Ecografia in sala parto, un aiuto in più per prevenire i rischi del parto distocico
Vaccari (FNOPO): «Valido supporto alla visita ostetrica, al lavoro per precisare ambiti di competenze»
di Chiara Stella Scarano, Sanità informazione
Il parto distocico, cioè che si allontana dalla fisiologia ed è maggiormente a rischio di anomalie e complicanze, riguarda il 30-40% dei parti. Ancora oggi, la diagnosi viene fatta attraverso la sola visita ostetrica e poche tecnologie sono state approntate per il monitoraggio del travaglio. L’ecografia ha da decenni il feto come focus prevalente, ossia lo screening delle sue malformazioni e anomalie di crescite, tuttavia più di recente l’interesse è stato rivolto anche all’evento del travaglio.
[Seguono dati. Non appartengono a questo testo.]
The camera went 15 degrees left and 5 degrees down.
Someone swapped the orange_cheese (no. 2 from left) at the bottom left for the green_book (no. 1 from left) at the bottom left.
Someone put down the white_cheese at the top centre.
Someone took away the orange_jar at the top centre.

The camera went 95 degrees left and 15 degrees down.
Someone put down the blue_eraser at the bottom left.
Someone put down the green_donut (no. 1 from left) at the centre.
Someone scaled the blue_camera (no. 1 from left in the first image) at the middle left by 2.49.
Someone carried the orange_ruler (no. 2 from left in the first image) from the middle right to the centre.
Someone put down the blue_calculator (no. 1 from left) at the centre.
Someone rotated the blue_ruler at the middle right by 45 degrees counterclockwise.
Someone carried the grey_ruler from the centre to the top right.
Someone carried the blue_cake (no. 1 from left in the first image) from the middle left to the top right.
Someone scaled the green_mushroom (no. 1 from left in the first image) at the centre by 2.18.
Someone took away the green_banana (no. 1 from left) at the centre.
L’ecografia intrapartum rappresenta una metodica di grande potenzialità, che consente di valutare in maniera obiettiva la posizione, la stazione, la discesa e la rotazione della testa fetale nel canale del parto. In tal modo, è possibile seguire il travaglio in modo più obiettivo rispetto alla sola visita ostetrica, diagnosticare tempestivamente una distocia e prendere la scelta più opportuna in tempo utile, tra il ricorso ad un parto operativo oppure ad un taglio cesareo intrapartum. Uno strumento che non invade l’ambito di competenze dell’ostetrica, ma che anzi ne supporta l’operato.
Il parto distocico: cos’è
«Il parto distocico è una condizione nella quale si verifica un rallentamento o un arresto della discesa del bambino attraverso il bacino della madre e il canale del parto. Può dipendere da diverse ragioni: le più comuni riguardano una posizione scorretta che il bimbo assume nel canale del parto, oppure una sproporzione tra il bacino della madre e le dimensioni del bambino, oppure ancora da contrazioni uterine scarsamente efficaci..
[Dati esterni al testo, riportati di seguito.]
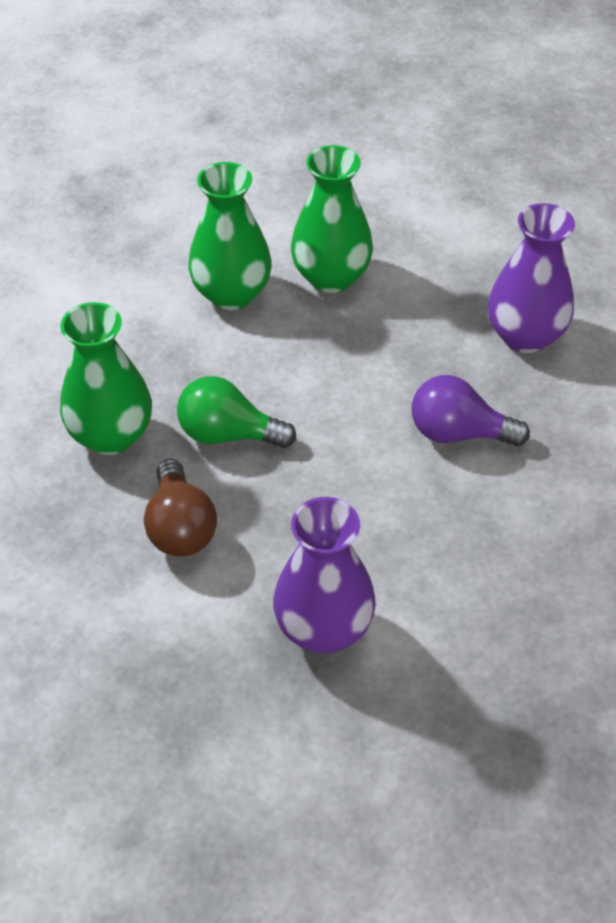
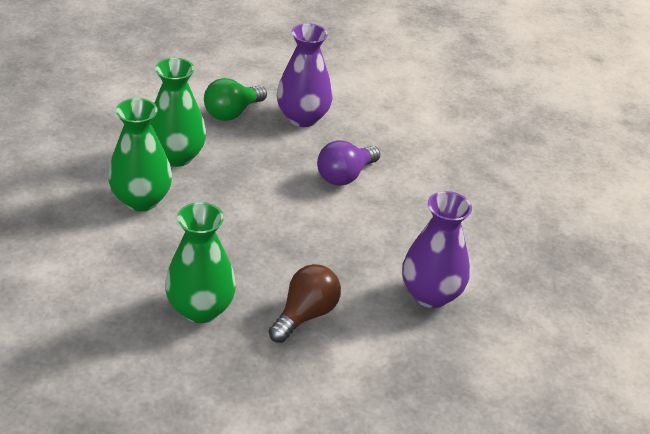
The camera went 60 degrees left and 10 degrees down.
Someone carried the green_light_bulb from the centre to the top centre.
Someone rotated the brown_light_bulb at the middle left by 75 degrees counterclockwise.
I rischi del parto distocico
«Se si verifica un parto distocico. il rischio è che si possa rendere necessario un intervento d’urgenza per sbloccare la situazione, in base alle circostanze un cesareo d’urgenza o un parto vaginale operativo, che implica cioè l’ausilio della ventosa da applicare sulla testa del bambino per favorirne l’uscita. Sono tutte evenienze che nella maggior parte di casi vanno a buon fine risolvendosi senza complicanze, ma presentano comunque un rischio aumentato di conseguenze sulla salute di mamma e bambino: sanguinamenti per la madre (danni alle strutture anatomiche dell’addome, del bacino, legati a una estrazione difficile, lacerazioni) o legate alla sofferenza del bambino tanto da richiedere un trasferimento in neonatologia».
L’ecografia intrapartum
«Per migliaia di anni la valutazione dell’evoluzione del parto è stata affidata ai rilievi clinici, tramite l’esplorazione manuale del canale del parto per valutarne la dilatazione, la discesa della testa del bambino e la sua posizione. Tuttavia ci siamo resi conto che anche in sala parto l’ecografia può darci delle indicazioni più valide e precise. L’ecografia quindi, normalmente utilizzata durante la gravidanza per rilevare dimensioni e peso del bimbo, il sesso, la posizione, ed eventuali malformazioni, ha iniziato ad essere utilizzata anche durante il travaglio appoggiando la sonda sulla parte esterna dei genitali femminili, così da consentire di avere informazioni sull’evoluzione del parto».
Un supporto alla visita ostetrica
«Oggi questa pratica, lentamente, si sta diffondendo. Ribadiamo che non è uno strumento che vuole sostituirsi alle mani dell’ostetrica, ma affiancarsi ad esse. Nei nuovi LEA si prevede che tutti i punti nascita debbano avere un ecografo in sala parto, così da rilevare in tempo utile le partorienti che necessitano di un intervento urgente e quelle per le quali è possibile aspettare i tempi fisiologici, oppure aiutare nella scelta della donna da candidare al cesareo o alla ventosa».
Il parere delle ostetriche
«L’ecografia office è uno strumento di cui l’ostetrica si avvale nell’esercizio della sua professione, in concomitanza con la visita ostetrica, come supporto per la rilevazione dei parametri materni e fetali in gravidanza e in travaglio, al fine di interpretare e valutare con tempestività l’evoluzione della gravidanza e del parto. L’ostetrica ha il dovere di trascrivere i parametri rilevati con ecografia office nella cartella clinica e informare il medico specialista dei risultati che deviano da normalità e fisiologia. L’ecografia office non esita in un referto (che è atto medico), ma va ad integrare e supportare le informazioni rilevate con la visita ostetrica. La FNOPO sta lavorando con la SIEOG per delineare più specificamente ambiti di competenza e aree di utilizzo».